+++ BRANO DELL'ESERCIZIO

La guerra nella guerra

Il precipitare della situazione ucraina dopo l’invasione da parte della Russia dello scorso 24 febbraio ha scompaginato gli equilibri internazionali determinando una ridefinizione dei campi a livello internazionale e, di riflesso, anche alle nostre latitudini. Senza entrare nel merito di una questione complessa, che andrebbe trattata in termini generali nelle sedi opportune e che potremmo sintetizzare come la certificazione dell’irreversibile emersione di un mondo multipolare in sostituzione di quello a guida del “poliziotto americano”, appare sempre più difficile eludere una serie di questioni che, almeno tra chi non si è accorto il mese scorso che alle porte d’Europa si stava per determinare una situazione esplosiva provocata dalla strutturale crisi in cui l’imperialismo è precipitato, dovrebbero essere sciolte.

Diciamo un’ovvietà – guardando al mondo dei compagni – se ricordiamo che questo conflitto ha radici profonde e non è di certo imputabile a quella che la narrazione personalistica delle più grandi testate giornalistiche (per altro con interessi diretti nel riarmo dell’Europa come notavamo sui social in questi giorni) imputano alla follia di un pazzo – ovviamente Putin – o ai deliri imperial-sciovinisti di una ex-potenza mondiale declassata a potenza regionale come la Russia. Quella che oggi è guerra dispiegata nel cuore d’Europa è infatti stata per otto anni un massacro a bassa intensità per le popolazioni russofone del Donbass e della zona orientale dell’Ucraina. Un massacro che ha prodotto all’incirca 14.000 morti frutto di un martellamento incessante da parte di quella che oggi viene ribattezzata in blocco come la “resistenza” ucraina. Operazione di neutralizzazione delle autoproclamate repubbliche del Donbass, portata avanti non da un esercito qualsiasi ma da formazioni militari e paramilitari dichiaratamente naziste, checché ne dicano i vari Nicastro o penne a servizio dell’industria bellica che hanno buttato al cesso, in sole 3000 battute, qualsiasi residuale dignità della professione giornalistica in questo paese[1].

++++++
+++ DATI FORNITI

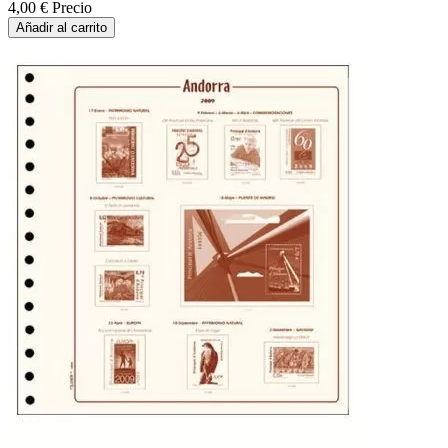
4,00 €
Precio
Añadir al carrito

++++++

▶ COMPITI DA SVOLGERE:
- A) Trascrivi di nuovo, senza alcuna modifica, la parte del brano sulla guerra in Ucraina che comincia dalle parole "La guerra nella" e si chiude dopo le parole "dovrebbero essere sciolte.".
- B) Secondo il brano sulla guerra in Ucraina, quanti morti ha prodotto il massacro subito dalle popolazioni russofone del Donbass?
- C) Riassumi in due frasi il brano sulla guerra in Ucraina.
Per svolgere l'esercizio non occorre consultare i dati.

▶ RISULTATI DELL'ESERCIZIO:
- A)
La guerra nella guerra

Il precipitare della situazione ucraina dopo l’invasione da parte della Russia dello scorso 24 febbraio ha scompaginato gli equilibri internazionali determinando una ridefinizione dei campi a livello internazionale e, di riflesso, anche alle nostre latitudini. Senza entrare nel merito di una questione complessa, che andrebbe trattata in termini generali nelle sedi opportune e che potremmo sintetizzare come la certificazione dell’irreversibile emersione di un mondo multipolare in sostituzione di quello a guida del “poliziotto americano”, appare sempre più difficile eludere una serie di questioni che, almeno tra chi non si è accorto il mese scorso che alle porte d’Europa si stava per determinare una situazione esplosiva provocata dalla strutturale crisi in cui l’imperialismo è precipitato, dovrebbero essere sciolte.

- B) Il massacro ha prodotto all'incirca 14.000 morti.

- C) Secondo il brano, l'invasione russa del 24 febbraio ha scompaginato gli equilibri internazionali, e il conflitto ha radici profonde che non si possono ridurre alla follia di Putin, come fanno le grandi testate giornalistiche. Il testo sostiene che per otto anni le popolazioni russofone del Donbass e dell'Ucraina orientale hanno subito un massacro a bassa intensità, con circa 14.000 morti, condotto da formazioni militari e paramilitari che definisce dichiaratamente naziste.